Ohio Attack on E-Gov: Update

Public reaction and government employees' concern appear to have halted a proposed prohibition on Ohio government actions that could be perceived as competitive with the private sector. The provision would have prohibited that state's government agencies from providing information or services electronically to the public if the actions could be perceived as competitive with two or more commercial services providing similar services. As we reported previously in the Watcher (see "ALEC-backed Attack on E-Gov't Move in States," May 5, 2003, Vol. 3, No. 4), the provision was moving through the Ohio legislature and was attached to a state budget bill (House Bill 95).

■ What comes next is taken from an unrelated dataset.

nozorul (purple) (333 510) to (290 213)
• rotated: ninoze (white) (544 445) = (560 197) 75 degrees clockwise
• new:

Similar anti-competition bills were moving through the state legislatures of Massachusetts, South Carolina, and Rhode Island. Having passed in the Ohio House of Representatives and under consideration as part of the must-pass operating budget bill in the state's Senate, the Ohio proposal had come the closest to becoming law. The anti-competition provision came under attack from a broad array of groups, including the American Association of Law Libraries, American Library Association, American Society of Newspaper Editors, Association of Research Libraries, Environmental Defense, Ohio Public Interest Research Group, OMB Watch, People For the American Way, Project On Government Oversight, and the Reporters Committee for Freedom of the Press. The provision was originally introduced in the Ohio House as House Bill 145.